You're reading: Election Watch: Intrigue starts over April 21 runoff

Editor’s Note: Election Watch is a regular update on the state of the presidential race in Ukraine. The country will elect its next president on March 31, 2019, with a possible runoff on April 21. The Election Watch project is supported by the National Endowment for Democracy. The donor doesn’t influence the content. 

It’s showtime. On March 31, Ukrainians will vote for the next president. President Petro Poroshenko will try to stay in his chair for five more years while 38 other candidates will try to stop him — but only two of them, Yulia Tymoshenko and Volodymyr Zelenskiy, have realistic chances. Polls show that none of the candidates win a majority of the votes — and so a runoff election between the top-two candidates awaits the nation on April 21.

Final polls

The last polls came out on March 28. In accordance with the Ukrainian law, election surveys can’t be published in the last two days before the vote.
Two days before the election, political satirist and actor Volodymyr Zelenskiy, who is running his first campaign for a public office, is leading in all polls. Zelenskiy’s lead has remained uncontested since late January.
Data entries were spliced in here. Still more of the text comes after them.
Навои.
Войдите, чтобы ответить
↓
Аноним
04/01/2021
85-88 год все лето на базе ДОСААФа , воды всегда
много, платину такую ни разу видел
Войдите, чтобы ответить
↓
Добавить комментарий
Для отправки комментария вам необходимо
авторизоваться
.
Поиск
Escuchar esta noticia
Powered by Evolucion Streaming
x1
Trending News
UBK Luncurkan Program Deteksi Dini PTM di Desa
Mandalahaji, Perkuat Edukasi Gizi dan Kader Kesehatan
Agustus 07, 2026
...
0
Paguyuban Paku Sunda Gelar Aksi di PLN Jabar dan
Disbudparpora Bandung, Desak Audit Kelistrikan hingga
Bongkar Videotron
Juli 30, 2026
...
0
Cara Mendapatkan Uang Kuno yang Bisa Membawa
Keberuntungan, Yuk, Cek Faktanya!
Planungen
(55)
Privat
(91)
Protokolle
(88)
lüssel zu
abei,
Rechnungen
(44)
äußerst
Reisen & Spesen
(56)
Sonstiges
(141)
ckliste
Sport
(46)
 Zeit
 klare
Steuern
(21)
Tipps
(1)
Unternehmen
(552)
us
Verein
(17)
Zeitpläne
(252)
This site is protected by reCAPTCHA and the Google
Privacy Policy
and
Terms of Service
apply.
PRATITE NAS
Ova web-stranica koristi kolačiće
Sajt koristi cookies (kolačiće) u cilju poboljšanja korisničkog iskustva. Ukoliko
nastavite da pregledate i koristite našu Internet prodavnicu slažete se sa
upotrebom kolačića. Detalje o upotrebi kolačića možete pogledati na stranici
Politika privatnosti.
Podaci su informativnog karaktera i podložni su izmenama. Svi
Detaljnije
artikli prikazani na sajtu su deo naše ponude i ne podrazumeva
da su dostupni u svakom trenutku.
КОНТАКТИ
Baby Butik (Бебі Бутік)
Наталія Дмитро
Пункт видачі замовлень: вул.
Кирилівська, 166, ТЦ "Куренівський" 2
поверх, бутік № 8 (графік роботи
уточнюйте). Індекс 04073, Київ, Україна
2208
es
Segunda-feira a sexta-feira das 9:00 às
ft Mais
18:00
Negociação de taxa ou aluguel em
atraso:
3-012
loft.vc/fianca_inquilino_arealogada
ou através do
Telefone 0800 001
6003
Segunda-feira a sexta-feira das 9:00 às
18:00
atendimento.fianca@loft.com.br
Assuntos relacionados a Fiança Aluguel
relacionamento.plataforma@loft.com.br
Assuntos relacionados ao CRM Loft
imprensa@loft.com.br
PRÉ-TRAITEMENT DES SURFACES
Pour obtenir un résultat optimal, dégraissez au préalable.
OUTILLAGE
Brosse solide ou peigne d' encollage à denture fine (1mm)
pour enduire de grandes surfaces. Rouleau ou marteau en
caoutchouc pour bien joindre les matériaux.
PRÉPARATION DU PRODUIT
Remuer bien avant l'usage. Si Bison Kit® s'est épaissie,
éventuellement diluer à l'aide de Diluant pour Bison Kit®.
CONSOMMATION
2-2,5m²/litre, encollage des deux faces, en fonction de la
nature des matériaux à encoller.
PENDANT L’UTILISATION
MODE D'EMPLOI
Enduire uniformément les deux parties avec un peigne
While Zelenskiy’s support also hasn’t grown in the past several weeks, remaining within 22–28 percent in most polls, he still keeps a 10-point lead over his closest recipients.

Two polls, by Rating Group and Democratic Initiatives Foundation, showed 26.6 and 27.6 percent of the decided voters wanted to support Zelenskiy.

In the Rating Group’s poll, Poroshenko and Tymoshenko shared the second spot, both having 17 percent of support. The poll by the Democratic Initiatives showed Poroshenko (18.2 percent) ahead of Tymoshenko (12.8 percent).

At the same time, 15 percent of all voters remain undecided days before the election, according to Rating Group.

Runoff

Earlier polls predicted that among the three leaders, Zelenskiy had the highest chance of winning in the runoff. Tymoshenko would win against Poroshenko but lose to Zelenskiy, while Poroshenko would lose to either of them.

Numbers from one of the latest polls provide a fuller picture.

Rating Group asked voters who their second choice would be — or, in other words, who are they likely to support in the runoff, if their candidate doesn’t make it there.

The results were beneficial for Zelenskiy: He would get 19 percent of Tymoshenko’s voters, and from 14 to 18 percent of those who want to vote for Anatoliy Grytsenko, Yuriy Boyko, Oleksandr Vilkul, Oleh Lyashko, and Ihor Smeshko.

Tymoshenko, in her turn, is the second choice for 12 percent of Zelenskiy’s voters, and 17 percent of Lyashko’s. All three have led populist campaigns.

Poroshenko is less popular as the second choice: he is favored by the voters of the nationalist Ruslan Koshulynskiy, who polls at 2 percent, and the democratic candidate Grytsenko, who polls at 9 percent.

How many will vote?

The turnout will decide a lot in this election: Zelenskiy’s success depends on whether the less active young voters will show up to the election. According to the polls, up to half of 18–29-year-olds back him.

In the last polls by the Rating Group and the Democratic Initiatives, 87 percent and 85 percent of respondents said they were likely to vote in the election.

Back in 2014, polls predicted a turnout of 82 percent at the May presidential election. The real turnout was 60 percent.

Before that, the turnout for the first round of presidential elections has varied between 67 and 75 percent, with one exception of the first election in 1991, where 84 percent voted.

What changed since 2014 is that there is now 1.5 million of internally displaced people who fled the parts of eastern Ukraine that have been occupied by Russia-backed militants. To participate in the election, they needed to register to vote at their new addresses.

But according to the Central Election Commission, only 315,000 Ukrainians applied to change their voting address. Less than 100,000 of them were from the eastern Donetsk and Luhansk Oblasts.

One more factor might have some influence on the turnout: The Election Day is when Ukraine goes on summer time. Those who won’t pay attention and will try to vote in the last hour, will fail.

When will we know

The polling stations will be open from 8 a. m. to 8 p. m. on March 31. About then, pollsters will be set to announce the preliminary results of the national exit poll. At 11 p. m. on Election Day, the final results of the national exit poll will be in.

During the evening after the election, campaigns will release alternative exit polls. The 1+1 TV channel, a major station that has gone to great length to support Zelenskiy, will have its own exit poll.

The turnout will be announced within two hours of the 8 p. m. cutoff time.

The first results will start arriving in the early hours of April 1.

Opora election watchdog will announce the results of its parallel vote tabulation on April 1, while the Organization for Security and Cooperation in Europe’s Election Observation Mission will hold a press event the same morning.

In 2014, 20 percent of ballots were processed by 6 a. m. of the day after the election and 40 percent by 8 a. m. Although it took three days to complete the count, the majority of the ballots were processed by the end of the first day after the election. The runoff will take place on April 21, three weeks after the first round.